---
title: "Thresholding Images"
date: "`r Sys.Date()`"
output: rmarkdown::html_vignette
vignette: >
  %\VignetteIndexEntry{Thresholding Images}
  %\VignetteEngine{knitr::rmarkdown}
  %\VignetteEncoding{UTF-8}
---

```{r setup, include=FALSE}
if (utils::packageVersion("knitr") >= "1.20.15") {
  knitr::opts_chunk$set(
    collapse = TRUE,
    comment = "#>",
    fig.width = 7, fig.height = 6,
    tidy = "styler"
  )
} else {
  knitr::opts_chunk$set(
    collapse = TRUE,
    comment = "#>",
    fig.width = 7, fig.height = 6
  )
}
```

# Thresholding Images

Although this package is for thresholding anything at all, it has added functionality for thresholding images. This vignette is all about thresholding single-frame, grayscale images. There's [another vignette](https://rorynolan.github.io/autothresholdr/articles/thresholding-image-stacks.html) about thresholding stacks of grayscale images.

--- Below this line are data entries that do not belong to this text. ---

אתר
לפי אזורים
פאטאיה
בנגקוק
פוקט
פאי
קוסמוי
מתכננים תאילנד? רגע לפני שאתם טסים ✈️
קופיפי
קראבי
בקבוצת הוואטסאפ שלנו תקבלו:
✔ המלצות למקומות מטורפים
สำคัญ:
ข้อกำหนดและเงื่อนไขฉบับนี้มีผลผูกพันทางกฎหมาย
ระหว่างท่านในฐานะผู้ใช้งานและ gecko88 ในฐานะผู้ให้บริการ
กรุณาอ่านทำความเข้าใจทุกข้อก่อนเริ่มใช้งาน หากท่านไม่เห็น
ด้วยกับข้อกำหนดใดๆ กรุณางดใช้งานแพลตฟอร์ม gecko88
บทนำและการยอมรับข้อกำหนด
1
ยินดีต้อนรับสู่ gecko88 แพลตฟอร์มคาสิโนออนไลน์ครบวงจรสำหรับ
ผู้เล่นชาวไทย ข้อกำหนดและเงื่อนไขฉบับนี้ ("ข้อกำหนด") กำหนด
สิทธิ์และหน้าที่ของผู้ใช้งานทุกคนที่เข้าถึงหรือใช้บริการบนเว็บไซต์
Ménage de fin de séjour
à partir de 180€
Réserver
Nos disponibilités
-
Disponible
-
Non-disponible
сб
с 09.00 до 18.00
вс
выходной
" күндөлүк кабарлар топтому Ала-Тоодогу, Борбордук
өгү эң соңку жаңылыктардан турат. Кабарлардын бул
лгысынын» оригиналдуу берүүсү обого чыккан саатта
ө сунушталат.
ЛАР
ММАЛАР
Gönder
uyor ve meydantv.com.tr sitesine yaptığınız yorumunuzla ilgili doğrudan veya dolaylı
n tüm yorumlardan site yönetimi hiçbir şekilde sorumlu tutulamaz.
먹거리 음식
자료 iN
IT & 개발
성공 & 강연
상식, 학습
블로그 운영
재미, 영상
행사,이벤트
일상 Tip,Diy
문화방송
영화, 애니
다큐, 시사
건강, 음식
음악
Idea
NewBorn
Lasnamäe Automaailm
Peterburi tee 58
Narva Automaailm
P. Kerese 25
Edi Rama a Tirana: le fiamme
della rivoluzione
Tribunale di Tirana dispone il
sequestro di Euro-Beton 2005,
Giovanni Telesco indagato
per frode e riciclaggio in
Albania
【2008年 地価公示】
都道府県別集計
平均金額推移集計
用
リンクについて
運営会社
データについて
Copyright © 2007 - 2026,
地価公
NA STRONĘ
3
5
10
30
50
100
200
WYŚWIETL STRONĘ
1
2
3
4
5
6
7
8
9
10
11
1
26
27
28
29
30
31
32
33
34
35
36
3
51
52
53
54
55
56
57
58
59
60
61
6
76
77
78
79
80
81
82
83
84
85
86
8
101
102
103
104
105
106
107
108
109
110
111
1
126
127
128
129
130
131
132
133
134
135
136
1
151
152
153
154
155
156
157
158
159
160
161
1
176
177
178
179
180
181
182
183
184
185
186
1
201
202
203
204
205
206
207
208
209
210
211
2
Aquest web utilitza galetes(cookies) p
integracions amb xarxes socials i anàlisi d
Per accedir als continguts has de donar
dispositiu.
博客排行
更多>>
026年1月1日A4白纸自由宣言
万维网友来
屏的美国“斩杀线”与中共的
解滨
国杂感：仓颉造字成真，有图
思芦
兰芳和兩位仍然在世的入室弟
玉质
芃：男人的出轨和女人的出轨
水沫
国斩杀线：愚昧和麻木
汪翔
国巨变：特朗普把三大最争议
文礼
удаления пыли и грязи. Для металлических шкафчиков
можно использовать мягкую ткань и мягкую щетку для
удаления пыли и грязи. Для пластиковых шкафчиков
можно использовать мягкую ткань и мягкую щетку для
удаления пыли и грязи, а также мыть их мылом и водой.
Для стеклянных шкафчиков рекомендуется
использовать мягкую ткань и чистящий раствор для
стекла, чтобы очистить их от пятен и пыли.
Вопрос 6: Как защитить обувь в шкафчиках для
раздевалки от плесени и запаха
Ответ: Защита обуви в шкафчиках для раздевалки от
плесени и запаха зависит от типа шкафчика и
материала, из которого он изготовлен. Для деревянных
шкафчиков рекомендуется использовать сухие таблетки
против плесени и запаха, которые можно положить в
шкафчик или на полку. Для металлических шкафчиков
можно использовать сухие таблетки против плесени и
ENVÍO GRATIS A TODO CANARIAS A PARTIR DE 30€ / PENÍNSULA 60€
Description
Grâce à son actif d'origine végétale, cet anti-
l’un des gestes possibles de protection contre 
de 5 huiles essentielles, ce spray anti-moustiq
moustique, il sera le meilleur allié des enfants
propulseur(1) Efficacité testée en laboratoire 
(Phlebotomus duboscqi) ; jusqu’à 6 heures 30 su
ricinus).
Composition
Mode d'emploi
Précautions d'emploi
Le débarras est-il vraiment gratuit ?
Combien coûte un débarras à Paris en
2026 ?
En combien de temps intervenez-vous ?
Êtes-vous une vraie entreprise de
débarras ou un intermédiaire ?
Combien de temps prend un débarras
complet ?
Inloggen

```{r load libraries, results='hide'}
library(autothresholdr)
```

We'll be using the image that comes with the package:

```{r the image}
img <- ijtiff::read_tif(system.file("extdata", "fiji_eg.tif",
  package = "autothresholdr"
))
dim(img)
ijtiff::display(img) # displays first channel, first frame
```

It's a picture of cells, the black part is where the cells are not. The threshold is supposed to tell us what is *dark* (not cell) and what is *bright* (cell). By playing around, we may discover that something like 20 might (for some purposes) be a good value.

```{r guess twenty}
ijtiff::display(img[, , 1, 1] > 20)
```

But what if we have many images and we don't want to *play around*, we want a method of calculating the threshold automatically. https://imagej.net/plugins/auto-threshold gives many such methods and they are provided to you in R via this package. Go to that webpage for a nice comparison of the methods.

The function `auto_thresh()` finds the threshold, `mask()` gets the mask (an array with a `TRUE` for elements exceeding the threshold and `FALSE` elsewhere) and `apply_mask()` applies the mask to the original image by setting the elements that don't exceed the threshold to `NA`.

Let's see each with "Triangle" thresholding.

```{r thresh mask apply}
auto_thresh(img, "tri")
ijtiff::display(mask(img, "tri"))
ijtiff::display(apply_mask(img, "tri"))
```

In this last image, the `NA` pixels are grey.